The Devonshire Arms in Kensington (37 Marloes Road) is a Victorian era pub built in 1865 with a traditional beer garden. It housed local ARP wardens during The Blitz. 

The "Duke of Devonshire" in Balham High Road is a Victorian era corner pub with traditional pub glasswork from the late 1890s, included "an impressive, mirrored bar-back" with original counter and wooden panelling.

The mock Tudor Devonshire Arms in Camden, also known as "The Dev" or by its previous name The Hobgoblin, is said to be "London's most famous alternative venue". It was the first Goth subculture pub in Camden. It is the longest-surviving Goth pub in London and is a focus for the city's alternative scene. During the 1980s, Spider Stacy and Shane MacGowan of The Pogues frequented the pub. The interior featured in "Goths", an episode from a 2003 BBC anthology series, Spine Chillers.

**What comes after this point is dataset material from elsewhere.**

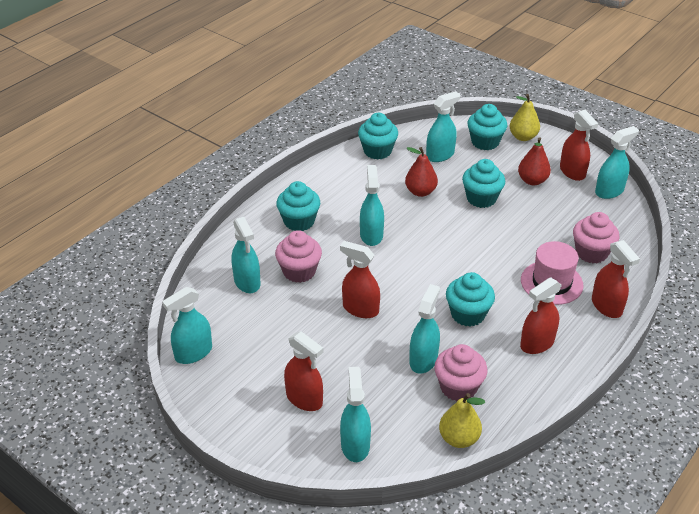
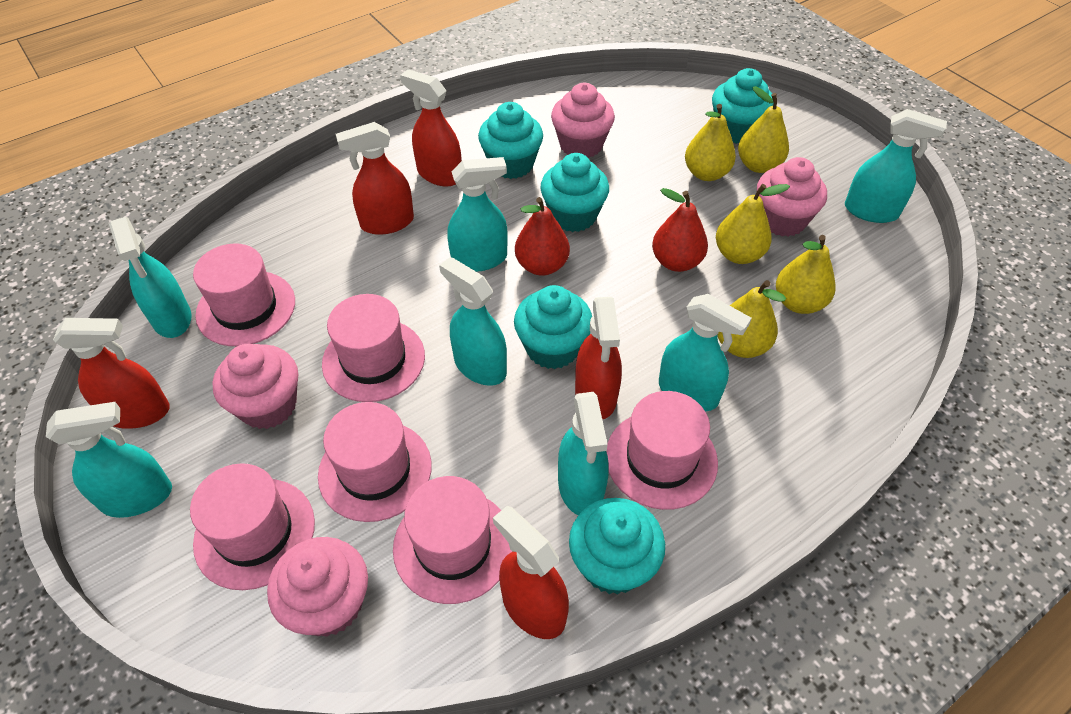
pink cupcake: 3 -> 4
pink hat: 1 -> 6
yellow pear: 2 -> 5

The Devonshire Arms in Chiswick's Devonshire Road (also named for William Cavendish, 4th Duke of Devonshire) is a gastropub, formerly known as the Manor Tavern. The current building dates from 1924, but a pub already existed on the site in 1888.

North Yorkshire
In Skipton, North Yorkshire, the three storey stone-built pub named for the Duke of Devonshire is known simply as "The Devonshire". It was once called "The New Inn".

Derbyshire
In Derbyshire, where the family has its great house at Chatsworth, there are Devonshire Arms pubs at Baslow, Beeley, and Pilsley, the last two both on the estate.